Say how many lines of the listing below hold the string "front", and say nothing else.

▸ GIVEN RECORDS
- - - - -

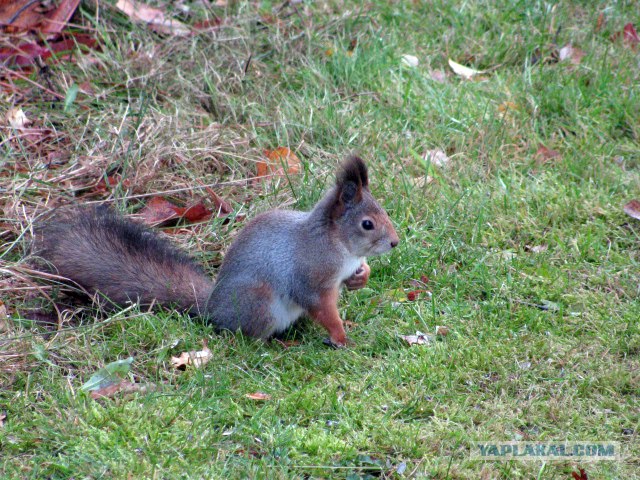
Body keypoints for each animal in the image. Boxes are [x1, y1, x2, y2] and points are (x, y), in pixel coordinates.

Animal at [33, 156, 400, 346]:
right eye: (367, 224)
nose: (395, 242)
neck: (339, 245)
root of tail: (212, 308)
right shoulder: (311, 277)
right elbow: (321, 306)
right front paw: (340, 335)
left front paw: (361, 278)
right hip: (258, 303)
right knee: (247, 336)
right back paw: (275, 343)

- - - - -

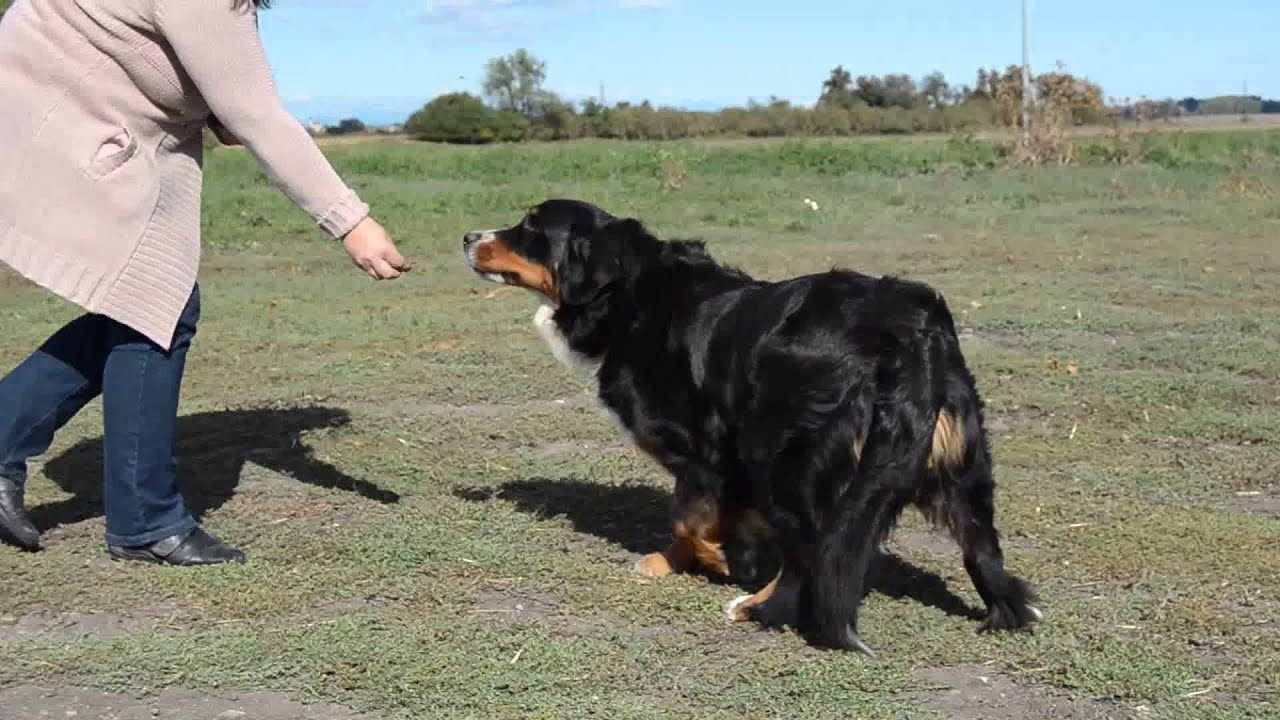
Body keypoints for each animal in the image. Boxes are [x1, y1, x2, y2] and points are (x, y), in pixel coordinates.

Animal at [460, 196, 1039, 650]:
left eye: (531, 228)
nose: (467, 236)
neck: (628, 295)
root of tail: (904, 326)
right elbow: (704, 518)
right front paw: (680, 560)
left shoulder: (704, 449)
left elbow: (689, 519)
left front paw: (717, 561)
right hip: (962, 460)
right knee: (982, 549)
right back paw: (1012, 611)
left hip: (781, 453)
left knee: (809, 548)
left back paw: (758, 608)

- - - - -

▸ RESULT OF THIS TASK
4